Segment Start: Dataset section

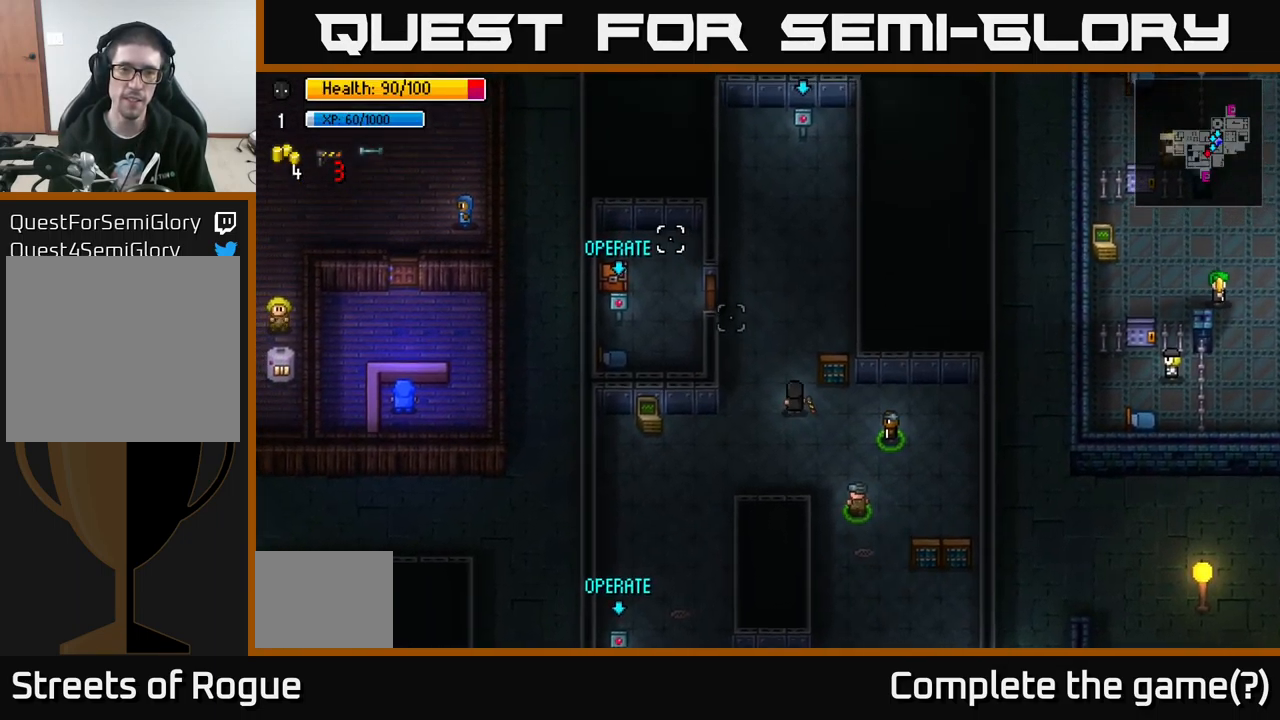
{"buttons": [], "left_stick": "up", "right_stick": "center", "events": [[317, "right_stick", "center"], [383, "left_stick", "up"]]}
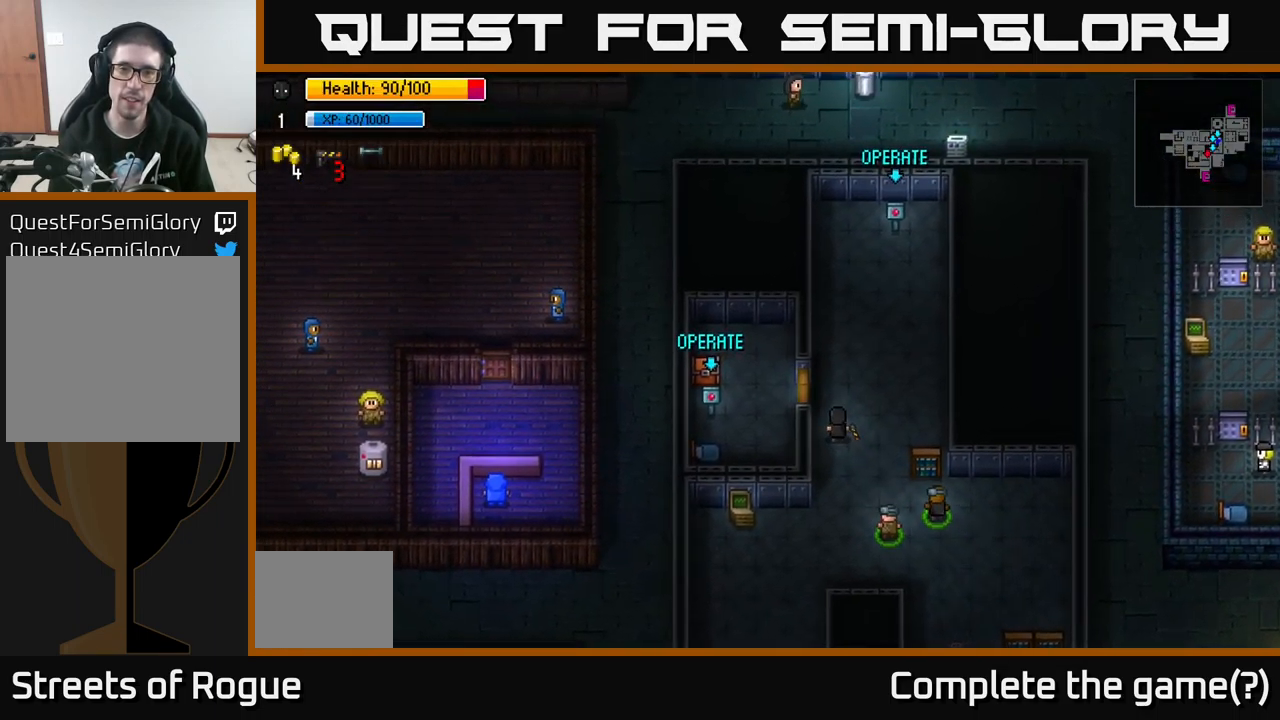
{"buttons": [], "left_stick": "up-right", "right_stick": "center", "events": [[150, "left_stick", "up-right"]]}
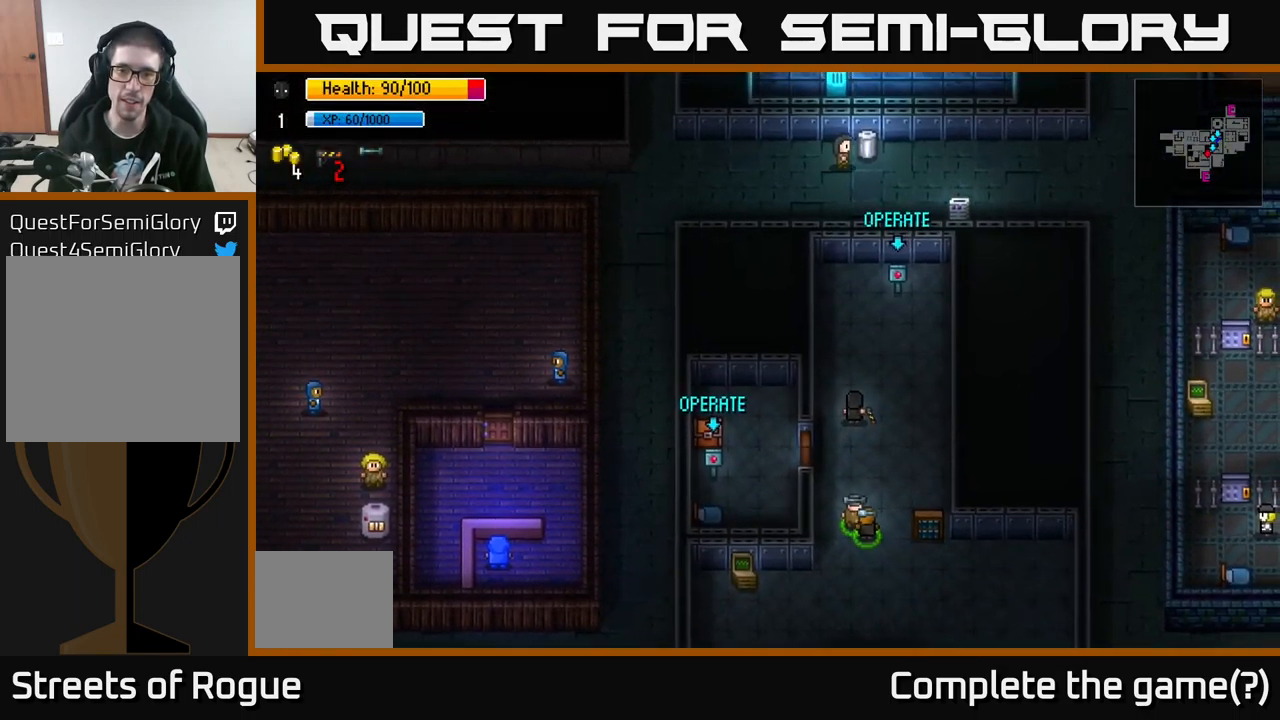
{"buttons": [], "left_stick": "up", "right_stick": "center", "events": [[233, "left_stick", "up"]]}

Segment End: Dataset section

= What the task requires =
Restate every line above word for word. Do not carry over the images.

= Output of the exercise =
{"buttons": [], "left_stick": "up", "right_stick": "center", "events": [[317, "right_stick", "center"], [383, "left_stick", "up"]]}
{"buttons": [], "left_stick": "up-right", "right_stick": "center", "events": [[150, "left_stick", "up-right"]]}
{"buttons": [], "left_stick": "up", "right_stick": "center", "events": [[233, "left_stick", "up"]]}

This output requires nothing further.